The woman who helped plan possibly one of the more sexist Silicon Valley events in recent memory "didn't mean to offend anyone," she told The Huffington Post.
Alexandra Hunter, who works for a San Francisco-based tech incubator called Hacker Hideout, was unapologetic about her company's 'Hackers and Hookers' Halloween party.
Hacker Hideout took to its Facebook page to respond to the online haters: "We would like to start by saying it was not our intention to offend or upset anyone, but it can be hard to please the whole world and the different cultures, values and beliefs that exists."
The Facebook page is no longer available, and Hunter told HuffPost that she has no comment on it.
"We never intended, obviously, to have this type of reaction," said Hunter. "It was really just trying to make a spoof of something that we thought would be funny and we didn't think it would get so much attention." Hunter assured HuffPost that they "were not trying to be 'brogrammers'" -- the company's employees are split fairly evenly male and female, she said.

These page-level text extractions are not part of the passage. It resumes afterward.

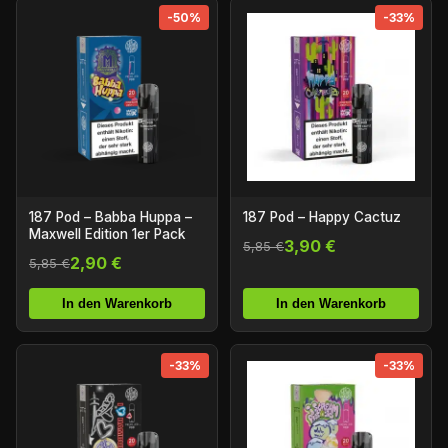
-50%
-33%
187 Pod – Babba Huppa –
187 Pod – Happy Cactuz
Maxwell Edition 1er Pack
3,90 €
5,85 €
2,90 €
5,85 €
In den Warenkorb
In den Warenkorb
-33%
-33%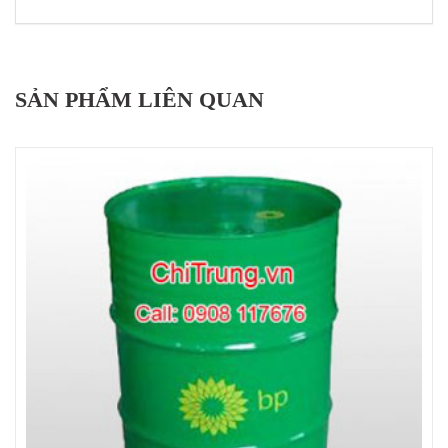
SẢN PHẨM LIÊN QUAN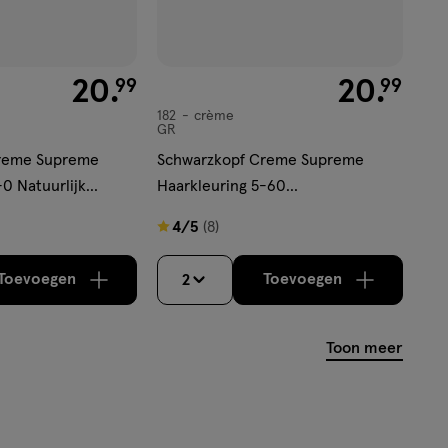
€ 20.99
20
.
€ 20.99
20
.
99
99
182
crème
crème
GR
reme Supreme
Schwarzkopf Creme Supreme
0 Natuurlijk
Haarkleuring 5-60
Chocoladebruin
4
4/5
(8)
van
5
Toevoegen
Toevoegen
2
verhoog aantal met één
,
Limiet bereikt.
verhoog aantal m
Je kan maximaa
sterren
op
Toon meer
basis
van
8
reviews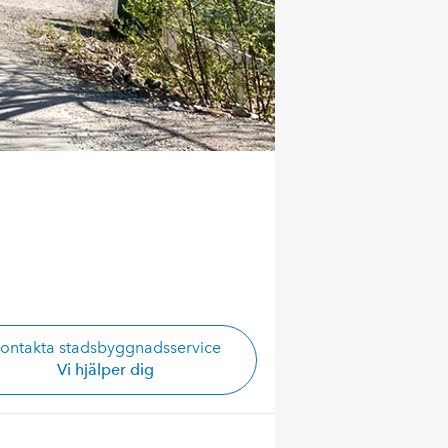
ontakta stadsbyggnadsservice
Vi hjälper dig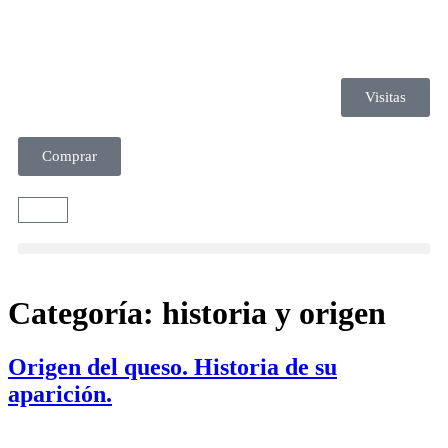
Visitas
Comprar
Categoría:
historia y origen
Origen del queso. Historia de su
aparición.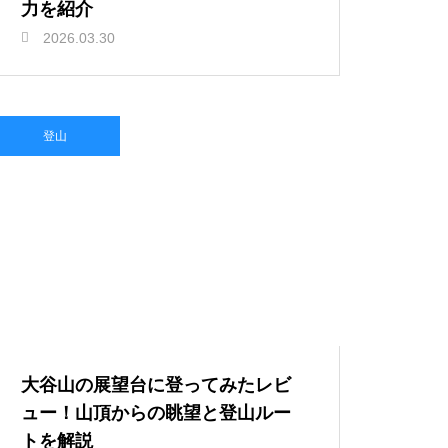
力を紹介
2026.03.30
登山
大谷山の展望台に登ってみたレビ
ュー！山頂からの眺望と登山ルー
トを解説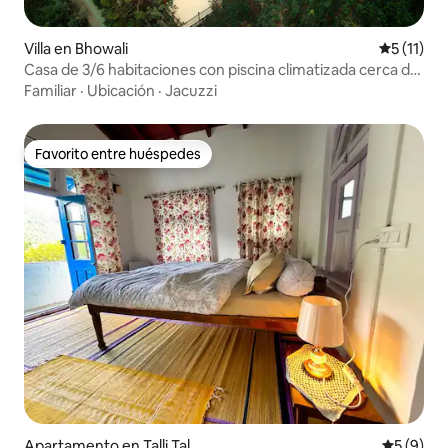
Villa en Bhowali
Calificaci
5 (11)
Casa de 3/6 habitaciones con piscina climatizada cerca de
The Ramshila Villa
Familiar
·
Ubicación
·
Jacuzzi
Favorito entre huéspedes
Favorito entre huéspedes
Apartamento en Talli Tal
Calificac
5 (9)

The Hacker and Hooker party is still happening: "We're standing behind it," Hunter said.
This party comes at a point when discussion of sexism in Silicon Valley seems to be everywhere. There are disproportionately few women in the computer sciences, as this recent New York Times piece points out.
Events like "Hackers and Hookers" likely aren't making women in tech any more comfortable.
Hunter, who said she's been with the company since its September founding, and her co-organizers came up with the Halloween party's theme based on the British tradition of hound and hen parties. "We asked one of the guys what he was going to be and he said, 'I'm gonna be a hooker,'" Hunter told HuffPost. "We thought that was funny, like hackers and hookers."